Bangladesh leads by example

The unprecedented influx from late August brought the Rohingya crisis to the fore. Bangladesh opened its border and allowed the refugees in. It has also been providing food and shelter for them. Many doubted whether Bangladesh, a densely populated and developing country, will be able to cope with the crisis. But the people came forward to help with whatever they have. Prime Minister Sheikh Hasina announced: “If necessary, we will eat one meal a day and share another meal with these distressed people. After all, we are human beings and we stand for humanity.” A number of countries and international bodies, including the UN and the European Union, are providing aid for the displaced community. But, key Asian powerhouses China and India, which have huge economic stakes in Myanmar, have been silent over the issue. China has blocked a resolution on the crisis. On the other hand, US President Donald Trump has avoided making any comments on the matter. Sheikh Hasina had a short chat with Trump on September 18. “He just asked how Bangladesh is? I said ‘it’s doing very well, but the only problem that we have is the refugees from Myanmar,” she told Reuters in an interview. “But he didn’t make any comment about refugees.” Hasina said Trump’s stance on refugees was clear, so it was not worth asking him for help with the Rohingya Muslim refugees. “Bangladesh is not a rich country ... but if we can feed 160 million people, another 500 or 700,000 people, we can do it,” she said.
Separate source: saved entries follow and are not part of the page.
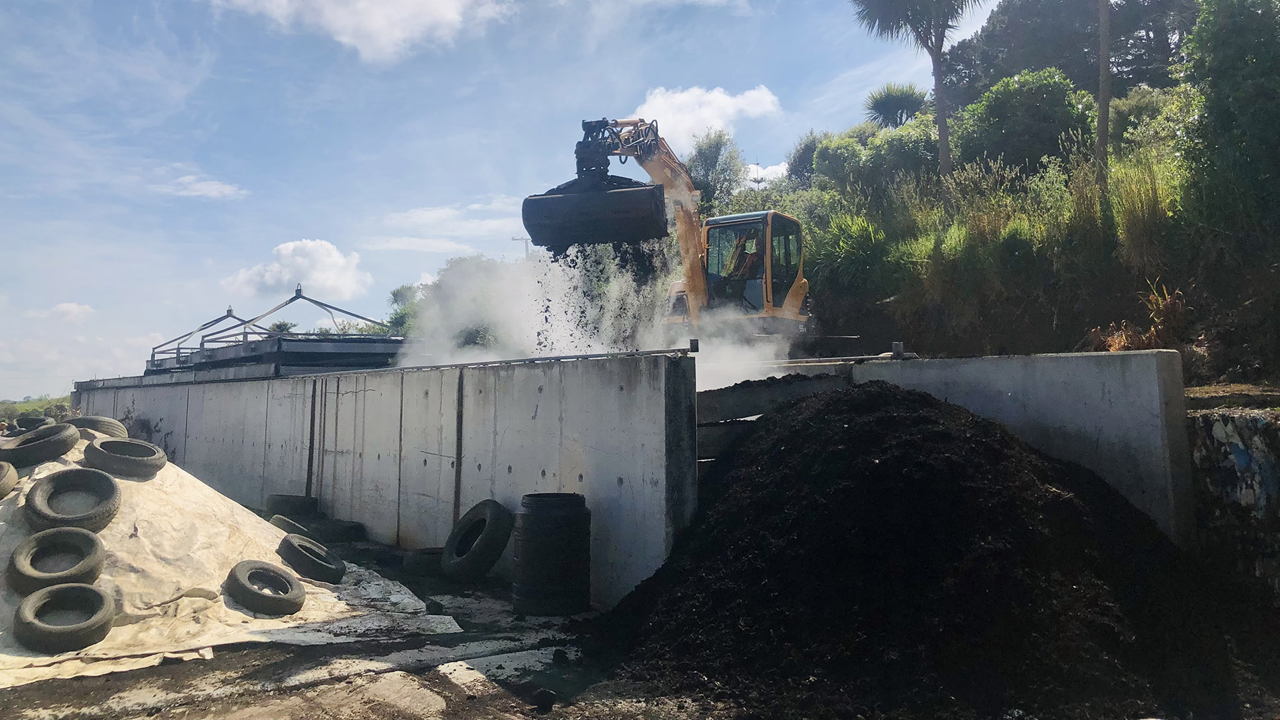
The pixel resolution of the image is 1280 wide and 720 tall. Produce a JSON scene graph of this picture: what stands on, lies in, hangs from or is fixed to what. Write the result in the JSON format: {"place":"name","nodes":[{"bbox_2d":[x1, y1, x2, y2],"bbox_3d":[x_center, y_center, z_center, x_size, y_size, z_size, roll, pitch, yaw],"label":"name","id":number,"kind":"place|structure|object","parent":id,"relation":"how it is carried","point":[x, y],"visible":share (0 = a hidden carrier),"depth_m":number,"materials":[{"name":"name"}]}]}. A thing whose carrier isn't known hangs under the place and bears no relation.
{"place":"outdoors","nodes":[
{"label":"outdoors","id":0,"kind":"place"},
{"bbox_2d":[0,394,73,421],"label":"distant hill","id":1,"kind":"structure","parent":0,"point":[3,405],"materials":[{"name":"green plant"}]},
{"bbox_2d":[49,301,94,321],"label":"cloud","id":2,"kind":"structure","parent":0,"point":[63,307],"materials":[{"name":"white"}]},
{"bbox_2d":[158,173,246,199],"label":"cloud","id":3,"kind":"structure","parent":0,"point":[225,188],"materials":[{"name":"white"}]},
{"bbox_2d":[222,237,370,302],"label":"cloud","id":4,"kind":"structure","parent":0,"point":[320,282],"materials":[{"name":"white"}]},
{"bbox_2d":[212,0,512,63],"label":"cloud","id":5,"kind":"structure","parent":0,"point":[323,3],"materials":[{"name":"white"}]},
{"bbox_2d":[76,354,692,606],"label":"concrete wall","id":6,"kind":"structure","parent":0,"point":[579,471],"depth_m":10.10,"materials":[{"name":"grey concrete"}]},
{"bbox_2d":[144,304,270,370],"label":"metal frame","id":7,"kind":"object","parent":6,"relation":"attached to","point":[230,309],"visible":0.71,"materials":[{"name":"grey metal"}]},
{"bbox_2d":[142,286,397,375],"bbox_3d":[-7.533,-0.500,20.450,4.410,2.187,6.131,3,-5,-42],"label":"metal frame","id":8,"kind":"object","parent":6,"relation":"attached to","point":[153,355],"visible":0.71,"depth_m":18.85,"materials":[{"name":"metal"}]},
{"bbox_2d":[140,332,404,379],"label":"metal platform","id":9,"kind":"structure","parent":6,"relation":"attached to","point":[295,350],"depth_m":17.31,"materials":[{"name":"grey metal"}]},
{"bbox_2d":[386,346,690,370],"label":"metal rail","id":10,"kind":"object","parent":6,"relation":"attached to","point":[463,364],"visible":0.81,"depth_m":8.79,"materials":[{"name":"metal"}]},
{"bbox_2d":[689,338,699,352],"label":"metal post","id":11,"kind":"object","parent":6,"relation":"attached to","point":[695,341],"visible":0.89,"depth_m":7.95,"materials":[{"name":"black metal"}]},
{"bbox_2d":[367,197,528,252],"label":"cloud","id":12,"kind":"structure","parent":0,"point":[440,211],"materials":[{"name":"white"}]},
{"bbox_2d":[0,0,1013,402],"label":"sky","id":13,"kind":"structure","parent":0,"point":[89,300],"materials":[{"name":"blue"}]},
{"bbox_2d":[394,244,810,392],"label":"smoke","id":14,"kind":"structure","parent":0,"point":[647,346],"materials":[{"name":"white"}]},
{"bbox_2d":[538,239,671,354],"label":"falling compost","id":15,"kind":"structure","parent":0,"point":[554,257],"visible":0.36,"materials":[{"name":"black soil"}]},
{"bbox_2d":[0,524,1279,719],"label":"dirt ground","id":16,"kind":"structure","parent":0,"point":[438,684],"materials":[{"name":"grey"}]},
{"bbox_2d":[0,429,459,690],"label":"tarp","id":17,"kind":"object","parent":16,"relation":"on","point":[172,501],"visible":0.64,"depth_m":7.23,"materials":[{"name":"white plastic"}]},
{"bbox_2d":[0,460,18,498],"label":"tire","id":18,"kind":"object","parent":17,"relation":"on","point":[10,469],"visible":0.98,"depth_m":7.54,"materials":[{"name":"rubber"}]},
{"bbox_2d":[12,414,53,431],"bbox_3d":[-7.370,0.820,11.520,0.540,0.312,0.380,-3,-4,32],"label":"tire","id":19,"kind":"object","parent":17,"relation":"on","point":[40,419],"visible":0.67,"depth_m":11.37,"materials":[{"name":"black rubber"}]},
{"bbox_2d":[0,422,78,467],"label":"tire","id":20,"kind":"object","parent":17,"relation":"on","point":[68,444],"visible":0.96,"depth_m":7.98,"materials":[{"name":"black rubber"}]},
{"bbox_2d":[8,526,105,593],"bbox_3d":[-4.102,1.414,6.698,0.518,0.441,0.645,1,-4,-28],"label":"tire","id":21,"kind":"object","parent":17,"relation":"on","point":[93,547],"visible":0.92,"depth_m":6.59,"materials":[{"name":"black rubber"}]},
{"bbox_2d":[12,580,114,650],"bbox_3d":[-3.831,1.683,6.302,0.500,0.393,0.607,3,-5,-42],"label":"tire","id":22,"kind":"object","parent":17,"relation":"on","point":[77,588],"visible":0.98,"depth_m":6.14,"materials":[{"name":"black rubber"}]},
{"bbox_2d":[24,465,119,533],"bbox_3d":[-4.354,1.080,7.289,0.545,0.484,0.659,3,-5,-42],"label":"tire","id":23,"kind":"object","parent":17,"relation":"on","point":[110,483],"visible":0.93,"depth_m":7.19,"materials":[{"name":"black rubber"}]},
{"bbox_2d":[64,414,127,438],"bbox_3d":[-5.617,0.731,9.718,0.573,0.350,0.495,-1,-4,13],"label":"tire","id":24,"kind":"object","parent":17,"relation":"on","point":[107,422],"visible":0.58,"depth_m":9.59,"materials":[{"name":"rubber"}]},
{"bbox_2d":[84,437,165,479],"bbox_3d":[-4.554,0.877,8.396,0.591,0.365,0.542,-2,-4,18],"label":"tire","id":25,"kind":"object","parent":17,"relation":"on","point":[116,444],"visible":0.97,"depth_m":8.19,"materials":[{"name":"black rubber"}]},
{"bbox_2d":[225,559,305,614],"bbox_3d":[-2.949,1.765,7.457,0.457,0.378,0.687,3,-5,-42],"label":"tire","id":26,"kind":"object","parent":17,"relation":"on","point":[234,570],"visible":0.98,"depth_m":7.27,"materials":[{"name":"black rubber"}]},
{"bbox_2d":[274,532,344,584],"bbox_3d":[-2.958,1.770,8.486,0.427,0.407,0.692,3,-5,-42],"label":"tire","id":27,"kind":"object","parent":17,"relation":"on","point":[295,552],"visible":0.98,"depth_m":8.29,"materials":[{"name":"black rubber"}]},
{"bbox_2d":[268,512,312,538],"bbox_3d":[-3.785,1.900,10.410,0.444,0.419,0.624,3,-5,-42],"label":"tire","id":28,"kind":"object","parent":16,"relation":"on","point":[283,522],"visible":0.38,"depth_m":10.23,"materials":[{"name":"black rubber"}]},
{"bbox_2d":[313,517,366,541],"bbox_3d":[-3.748,2.093,11.735,0.498,0.289,0.686,3,-5,-42],"label":"tire","id":29,"kind":"object","parent":16,"relation":"on","point":[336,527],"visible":0.84,"depth_m":11.52,"materials":[{"name":"black rubber"}]},
{"bbox_2d":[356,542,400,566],"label":"tire","id":30,"kind":"object","parent":16,"relation":"on","point":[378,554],"visible":0.72,"depth_m":9.86,"materials":[{"name":"black rubber"}]},
{"bbox_2d":[403,547,443,577],"bbox_3d":[-2.010,1.980,9.399,0.550,0.287,0.530,3,-5,-42],"label":"tire","id":31,"kind":"object","parent":16,"relation":"on","point":[418,556],"visible":0.59,"depth_m":9.16,"materials":[{"name":"black rubber"}]},
{"bbox_2d":[441,499,514,580],"bbox_3d":[-1.509,1.685,8.917,0.555,0.733,0.813,3,-5,-42],"label":"tire","id":32,"kind":"object","parent":16,"relation":"on","point":[482,515],"visible":0.99,"depth_m":8.67,"materials":[{"name":"black rubber"}]},
{"bbox_2d":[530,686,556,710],"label":"rock","id":33,"kind":"object","parent":16,"relation":"on","point":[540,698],"visible":0.98,"depth_m":5.06,"materials":[{"name":"black"}]},
{"bbox_2d":[512,492,590,615],"bbox_3d":[-0.689,1.510,7.495,0.635,0.925,0.632,3,-5,-42],"label":"barrel","id":34,"kind":"object","parent":16,"relation":"on","point":[554,540],"visible":0.99,"depth_m":7.19,"materials":[{"name":"black plastic"}]},
{"bbox_2d":[586,379,1234,719],"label":"soil pile","id":35,"kind":"object","parent":16,"relation":"on","point":[887,460],"visible":0.93,"depth_m":5.87,"materials":[{"name":"black soil"}]},
{"bbox_2d":[626,83,782,149],"label":"cloud","id":36,"kind":"structure","parent":0,"point":[679,117],"materials":[{"name":"white"}]},
{"bbox_2d":[745,161,788,185],"label":"cloud","id":37,"kind":"structure","parent":0,"point":[769,170],"materials":[{"name":"white"}]},
{"bbox_2d":[710,13,1279,387],"label":"hillside","id":38,"kind":"structure","parent":0,"point":[1033,332],"materials":[{"name":"green plant"}]},
{"bbox_2d":[686,129,745,210],"bbox_3d":[2.590,-5.659,34.261,3.131,5.346,3.065,3,-5,-42],"label":"tree","id":39,"kind":"object","parent":38,"relation":"on","point":[707,163],"visible":0.64,"depth_m":33.73,"materials":[{"name":"green plant"}]},
{"bbox_2d":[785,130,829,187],"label":"shrub","id":40,"kind":"object","parent":38,"relation":"on","point":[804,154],"visible":0.49,"depth_m":33.05,"materials":[{"name":"green plant"}]},
{"bbox_2d":[812,212,904,297],"bbox_3d":[4.510,-2.078,19.947,2.746,2.172,2.763,3,-5,-42],"label":"shrub","id":41,"kind":"object","parent":38,"relation":"on","point":[859,232],"visible":0.77,"depth_m":19.49,"materials":[{"name":"green plant"}]},
{"bbox_2d":[810,117,942,201],"bbox_3d":[6.976,-5.155,26.713,3.749,3.081,4.131,3,-5,-42],"label":"shrub","id":42,"kind":"object","parent":38,"relation":"on","point":[824,151],"visible":0.67,"depth_m":25.72,"materials":[{"name":"green plant"}]},
{"bbox_2d":[862,82,929,128],"bbox_3d":[9.256,-7.079,34.025,2.834,5.799,2.868,3,-5,-42],"label":"palm tree","id":43,"kind":"object","parent":38,"relation":"on","point":[901,115],"visible":0.8,"depth_m":33.67,"materials":[{"name":"plant"}]},
{"bbox_2d":[853,0,982,178],"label":"palm tree","id":44,"kind":"object","parent":38,"relation":"on","point":[943,117],"visible":0.99,"depth_m":23.38,"materials":[{"name":"plant"}]},
{"bbox_2d":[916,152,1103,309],"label":"tall grass","id":45,"kind":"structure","parent":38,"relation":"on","point":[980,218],"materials":[{"name":"green plant"}]},
{"bbox_2d":[951,68,1094,179],"bbox_3d":[9.463,-5.318,23.385,3.442,3.147,3.539,3,-5,-42],"label":"shrub","id":46,"kind":"object","parent":38,"relation":"on","point":[1040,120],"visible":0.81,"depth_m":22.30,"materials":[{"name":"green plant"}]},
{"bbox_2d":[943,0,1198,99],"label":"tree","id":47,"kind":"object","parent":38,"relation":"on","point":[1068,65],"visible":0.54,"depth_m":32.45,"materials":[{"name":"plant"}]},
{"bbox_2d":[1095,0,1111,188],"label":"pole","id":48,"kind":"object","parent":38,"relation":"on","point":[1100,135],"visible":0.99,"depth_m":18.51,"materials":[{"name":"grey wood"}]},
{"bbox_2d":[1092,281,1189,351],"bbox_3d":[6.746,-0.377,12.625,1.449,1.318,1.466,3,-5,-42],"label":"dry plant","id":49,"kind":"object","parent":38,"relation":"on","point":[1142,339],"visible":0.45,"depth_m":12.54,"materials":[{"name":"plant"}]},
{"bbox_2d":[1108,150,1174,268],"label":"tall grass","id":50,"kind":"structure","parent":38,"relation":"on","point":[1132,222],"materials":[{"name":"green plant"}]},
{"bbox_2d":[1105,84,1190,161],"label":"shrub","id":51,"kind":"object","parent":38,"relation":"on","point":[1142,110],"visible":0.45,"depth_m":21.68,"materials":[{"name":"green plant"}]},
{"bbox_2d":[1178,0,1279,234],"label":"tree","id":52,"kind":"object","parent":38,"relation":"on","point":[1218,83],"visible":0.97,"depth_m":13.21,"materials":[{"name":"green plant"}]},
{"bbox_2d":[826,348,1196,545],"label":"concrete wall","id":53,"kind":"structure","parent":0,"point":[1056,371],"depth_m":8.40,"materials":[{"name":"grey concrete"}]},
{"bbox_2d":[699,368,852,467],"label":"concrete wall","id":54,"kind":"structure","parent":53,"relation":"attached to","point":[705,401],"depth_m":9.21,"materials":[{"name":"grey concrete"}]},
{"bbox_2d":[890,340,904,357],"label":"metal post","id":55,"kind":"object","parent":53,"relation":"attached to","point":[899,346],"visible":0.89,"depth_m":10.09,"materials":[{"name":"metal"}]},
{"bbox_2d":[1185,400,1279,600],"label":"stone wall","id":56,"kind":"structure","parent":0,"point":[1258,419],"depth_m":7.41,"materials":[{"name":"grey stone"}]},
{"label":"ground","id":57,"kind":"structure","parent":0},
{"bbox_2d":[264,493,316,519],"bbox_3d":[-4.642,2.015,12.673,0.547,0.449,0.606,3,-5,-42],"label":"tire","id":58,"kind":"object","parent":57,"relation":"on","point":[271,508],"visible":0.76,"depth_m":12.43,"materials":[{"name":"black rubber"}]},
{"bbox_2d":[386,282,421,335],"label":"tree","id":59,"kind":"object","parent":57,"relation":"on","point":[394,294],"visible":0.33,"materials":[{"name":"green plant"}]},
{"bbox_2d":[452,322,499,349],"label":"shrub","id":60,"kind":"object","parent":57,"relation":"on","point":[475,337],"visible":0.45,"depth_m":23.99,"materials":[{"name":"green plant"}]},
{"bbox_2d":[512,234,529,257],"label":"utility pole","id":61,"kind":"object","parent":57,"relation":"on","point":[526,243],"visible":0.23,"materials":[{"name":"metal"}]},
{"bbox_2d":[524,115,814,347],"bbox_3d":[0.988,-1.593,16.119,4.024,4.802,6.155,-3,-4,34],"label":"excavator","id":62,"kind":"object","parent":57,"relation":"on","point":[797,296],"visible":0.66,"depth_m":15.17,"materials":[{"name":"yellow metal"}]},
{"bbox_2d":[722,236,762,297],"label":"person","id":63,"kind":"object","parent":62,"relation":"in","point":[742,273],"visible":0.62,"depth_m":15.06}
]}

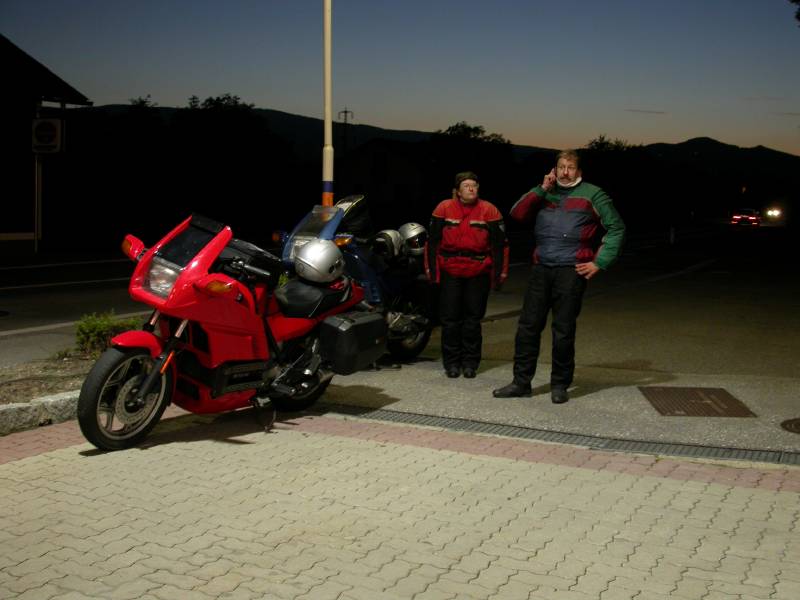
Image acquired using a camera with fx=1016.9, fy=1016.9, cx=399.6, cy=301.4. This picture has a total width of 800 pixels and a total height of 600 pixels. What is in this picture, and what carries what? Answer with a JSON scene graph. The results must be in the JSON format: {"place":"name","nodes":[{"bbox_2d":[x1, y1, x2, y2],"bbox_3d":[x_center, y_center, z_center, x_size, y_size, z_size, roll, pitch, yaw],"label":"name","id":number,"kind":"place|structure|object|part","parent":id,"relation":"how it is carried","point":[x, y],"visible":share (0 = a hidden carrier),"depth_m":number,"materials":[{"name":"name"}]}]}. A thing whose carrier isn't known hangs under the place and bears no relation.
{"place":"outdoors","nodes":[
{"label":"outdoors","id":0,"kind":"place"},
{"bbox_2d":[0,33,93,251],"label":"building","id":1,"kind":"structure","parent":0,"point":[0,37],"depth_m":25.67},
{"bbox_2d":[333,137,433,216],"label":"house","id":2,"kind":"structure","parent":0,"point":[388,155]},
{"bbox_2d":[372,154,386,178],"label":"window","id":3,"kind":"structure","parent":2,"relation":"in","point":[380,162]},
{"bbox_2d":[1,221,797,375],"label":"road","id":4,"kind":"structure","parent":0,"point":[20,293],"materials":[{"name":"grey asphalt"}]},
{"bbox_2d":[669,225,675,244],"bbox_3d":[9.948,-2.439,37.164,0.210,0.884,0.223,3,6,24],"label":"bollard","id":5,"kind":"object","parent":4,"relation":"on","point":[671,239],"visible":0.97,"depth_m":37.11,"materials":[{"name":"white"}]},
{"bbox_2d":[731,207,761,226],"label":"car","id":6,"kind":"object","parent":4,"relation":"on","point":[744,215],"visible":0.98,"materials":[{"name":"red"}]},
{"bbox_2d":[0,410,799,599],"label":"brick pavement","id":7,"kind":"structure","parent":0,"point":[769,498],"materials":[{"name":"brick"}]},
{"bbox_2d":[0,389,81,435],"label":"stone curb","id":8,"kind":"structure","parent":7,"relation":"on","point":[9,410],"depth_m":5.94,"materials":[{"name":"grey stone"}]},
{"bbox_2d":[75,209,375,451],"bbox_3d":[-0.926,0.095,6.012,0.788,1.266,2.176,3,6,24],"label":"red motorcycle","id":9,"kind":"object","parent":7,"relation":"on","point":[183,279],"visible":0.94,"depth_m":5.66,"materials":[{"name":"red"}]},
{"label":"wheel","id":10,"kind":"part","parent":9,"relation":"part of","materials":[{"name":"black rubber"}]},
{"label":"mirror","id":11,"kind":"part","parent":9,"relation":"part of","materials":[{"name":"red mirror"}]},
{"label":"headlight","id":12,"kind":"part","parent":9,"relation":"part of","materials":[{"name":"clear glass"}]},
{"label":"windshield","id":13,"kind":"part","parent":9,"relation":"part of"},
{"bbox_2d":[221,239,282,286],"bbox_3d":[-0.991,-0.248,6.310,0.386,0.253,0.447,3,6,24],"label":"black bag","id":14,"kind":"object","parent":9,"relation":"on","point":[260,257],"visible":0.52,"depth_m":6.20,"materials":[{"name":"black plastic"}]},
{"label":"wheel","id":15,"kind":"part","parent":9,"relation":"part of","materials":[{"name":"black rubber"}]},
{"bbox_2d":[294,238,345,283],"bbox_3d":[-0.517,-0.278,6.537,0.308,0.253,0.417,2,6,13],"label":"helmet","id":16,"kind":"object","parent":9,"relation":"on","point":[315,256],"visible":1,"depth_m":6.42,"materials":[{"name":"silver plastic"}]},
{"bbox_2d":[318,309,388,374],"bbox_3d":[-0.307,0.236,6.536,0.359,0.373,0.585,3,6,24],"label":"side case","id":17,"kind":"object","parent":9,"relation":"attached to","point":[361,326],"visible":0.95,"depth_m":6.35,"materials":[{"name":"black plastic"}]},
{"bbox_2d":[0,0,799,156],"label":"sky","id":18,"kind":"structure","parent":0,"point":[701,126],"materials":[{"name":"blue"}]},
{"bbox_2d":[74,103,799,196],"label":"hill","id":19,"kind":"structure","parent":0,"point":[678,145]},
{"bbox_2d":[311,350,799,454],"label":"pavement","id":20,"kind":"structure","parent":0,"point":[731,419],"materials":[{"name":"grey concrete"}]},
{"bbox_2d":[273,197,433,360],"bbox_3d":[-0.328,-0.177,8.413,0.945,1.335,2.388,3,6,24],"label":"blue motorcycle","id":21,"kind":"object","parent":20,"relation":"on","point":[353,249],"visible":0.48,"depth_m":8.27,"materials":[{"name":"blue metal"}]},
{"label":"windscreen","id":22,"kind":"part","parent":21,"relation":"part of","materials":[{"name":"clear plastic"}]},
{"bbox_2d":[334,194,372,236],"bbox_3d":[-0.443,-0.735,8.544,0.389,0.362,0.496,3,6,24],"label":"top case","id":23,"kind":"object","parent":21,"relation":"on","point":[365,215],"visible":0.61,"depth_m":8.41,"materials":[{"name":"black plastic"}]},
{"bbox_2d":[371,229,405,262],"bbox_3d":[-0.113,-0.501,8.785,0.323,0.247,0.401,2,6,12],"label":"helmet","id":24,"kind":"object","parent":21,"relation":"on","point":[390,241],"visible":0.88,"depth_m":8.70,"materials":[{"name":"plastic"}]},
{"label":"wheel","id":25,"kind":"part","parent":21,"relation":"part of","materials":[{"name":"black"}]},
{"bbox_2d":[398,222,428,255],"bbox_3d":[0.100,-0.570,9.089,0.330,0.286,0.376,1,6,7],"label":"helmet","id":26,"kind":"object","parent":21,"relation":"on","point":[411,232],"visible":0.73,"depth_m":8.98,"materials":[{"name":"silver plastic"}]},
{"bbox_2d":[425,170,508,377],"bbox_3d":[0.499,-0.195,7.640,0.611,1.522,0.696,0,6,-3],"label":"woman","id":27,"kind":"object","parent":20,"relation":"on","point":[461,226],"visible":0.99,"depth_m":7.47},
{"bbox_2d":[313,404,798,468],"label":"drain grate","id":28,"kind":"object","parent":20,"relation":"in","point":[704,449],"visible":0.69,"depth_m":5.70,"materials":[{"name":"metal"}]},
{"bbox_2d":[494,149,626,402],"bbox_3d":[1.085,-0.169,6.782,0.673,1.619,0.704,-3,7,-33],"label":"man","id":29,"kind":"object","parent":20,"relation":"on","point":[572,247],"visible":0.99,"depth_m":6.63},
{"bbox_2d":[640,386,755,416],"bbox_3d":[1.971,0.678,6.838,0.639,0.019,0.759,3,6,24],"label":"manhole cover","id":30,"kind":"object","parent":20,"relation":"in","point":[696,399],"visible":0.96,"depth_m":6.77,"materials":[{"name":"brown metal"}]},
{"bbox_2d":[780,417,799,434],"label":"manhole cover","id":31,"kind":"object","parent":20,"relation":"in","point":[799,424],"visible":0.97,"depth_m":6.16,"materials":[{"name":"metal"}]},
{"bbox_2d":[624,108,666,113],"label":"cloud","id":32,"kind":"structure","parent":0,"point":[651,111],"materials":[{"name":"grey"}]},
{"bbox_2d":[788,0,799,25],"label":"tree branch","id":33,"kind":"object","parent":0,"point":[794,0],"visible":0.99,"depth_m":19.81,"materials":[{"name":"green plant"}]},
{"label":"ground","id":34,"kind":"structure","parent":0},
{"bbox_2d":[33,153,42,251],"bbox_3d":[-8.771,-2.660,24.638,0.203,2.975,0.245,3,6,24],"label":"sign pole","id":35,"kind":"object","parent":34,"relation":"on","point":[37,167],"visible":0.72,"depth_m":24.63,"materials":[{"name":"white metal"}]},
{"bbox_2d":[31,117,62,152],"bbox_3d":[-8.284,-3.876,23.776,0.843,0.927,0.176,3,6,24],"label":"sign","id":36,"kind":"object","parent":35,"relation":"attached to","point":[53,130],"visible":0.97,"depth_m":23.72,"materials":[{"name":"white"}]},
{"bbox_2d":[0,353,97,407],"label":"planting bed","id":37,"kind":"object","parent":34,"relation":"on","point":[53,390],"visible":0.42,"depth_m":7.03,"materials":[{"name":"brown soil"}]},
{"bbox_2d":[72,310,141,355],"bbox_3d":[-2.344,0.258,8.073,0.603,0.388,0.620,3,6,24],"label":"shrub","id":38,"kind":"object","parent":37,"relation":"on","point":[101,326],"visible":0.65,"depth_m":7.95,"materials":[{"name":"green plant"}]},
{"bbox_2d":[82,96,175,233],"bbox_3d":[-10.492,-4.822,38.211,4.296,5.693,4.210,3,6,24],"label":"tree","id":39,"kind":"object","parent":34,"relation":"on","point":[143,101],"visible":0.84,"depth_m":37.29,"materials":[{"name":"green plant"}]},
{"bbox_2d":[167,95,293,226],"label":"tree","id":40,"kind":"object","parent":34,"relation":"on","point":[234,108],"visible":0.88,"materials":[{"name":"green plant"}]},
{"bbox_2d":[322,0,333,203],"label":"pole","id":41,"kind":"object","parent":34,"relation":"on","point":[328,57],"visible":0.75,"depth_m":10.22,"materials":[{"name":"white metal"}]},
{"bbox_2d":[339,109,353,153],"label":"utility pole","id":42,"kind":"object","parent":34,"relation":"on","point":[345,111],"visible":0.48,"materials":[{"name":"metal"}]},
{"bbox_2d":[423,123,514,204],"label":"tree","id":43,"kind":"object","parent":34,"relation":"on","point":[456,126],"visible":0.71,"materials":[{"name":"green plant"}]},
{"bbox_2d":[577,137,661,221],"label":"tree","id":44,"kind":"object","parent":34,"relation":"on","point":[597,145],"visible":0.7,"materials":[{"name":"green plant"}]},
{"bbox_2d":[763,207,782,219],"label":"car","id":45,"kind":"object","parent":34,"relation":"on","point":[774,212],"visible":0.87,"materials":[{"name":"white"}]}
]}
However, a number of delegations from the US visited Bangladesh and Myanmar to sort out the crisis and put pressure on Nay Pyi Taw to take back its people. The local communities of Cox’s Bazar have been suffering a lot after sheltering the huge number of refugees but Bangladesh is still showing patience and providing aid to the displaced persons.

Repatriation deal signed

Bangladesh and Myanmar signed a deal on November 23 for repatriating the Rohingya refugees. A joint workgroup, comprising delegates from the two countries, has already started working. But the Rohingya people say they would go back their country when their government recognises their ethnicity and grants them full citizenship rights. Myanmar does not recognize the Rohingya and forces many of them to live in squalid camps in apartheid-like condition. The discrimination against them stretches back decades. The first list for the repatriation of the Rohingya, who recently entered Bangladesh, will contain 100,000 names. The matter will be discussed in detail at the 17th meeting of National Task Force on the Rohingya, presided over by Foreign Secretary M ShahidulHaque. It is scheduled to be held on December 28.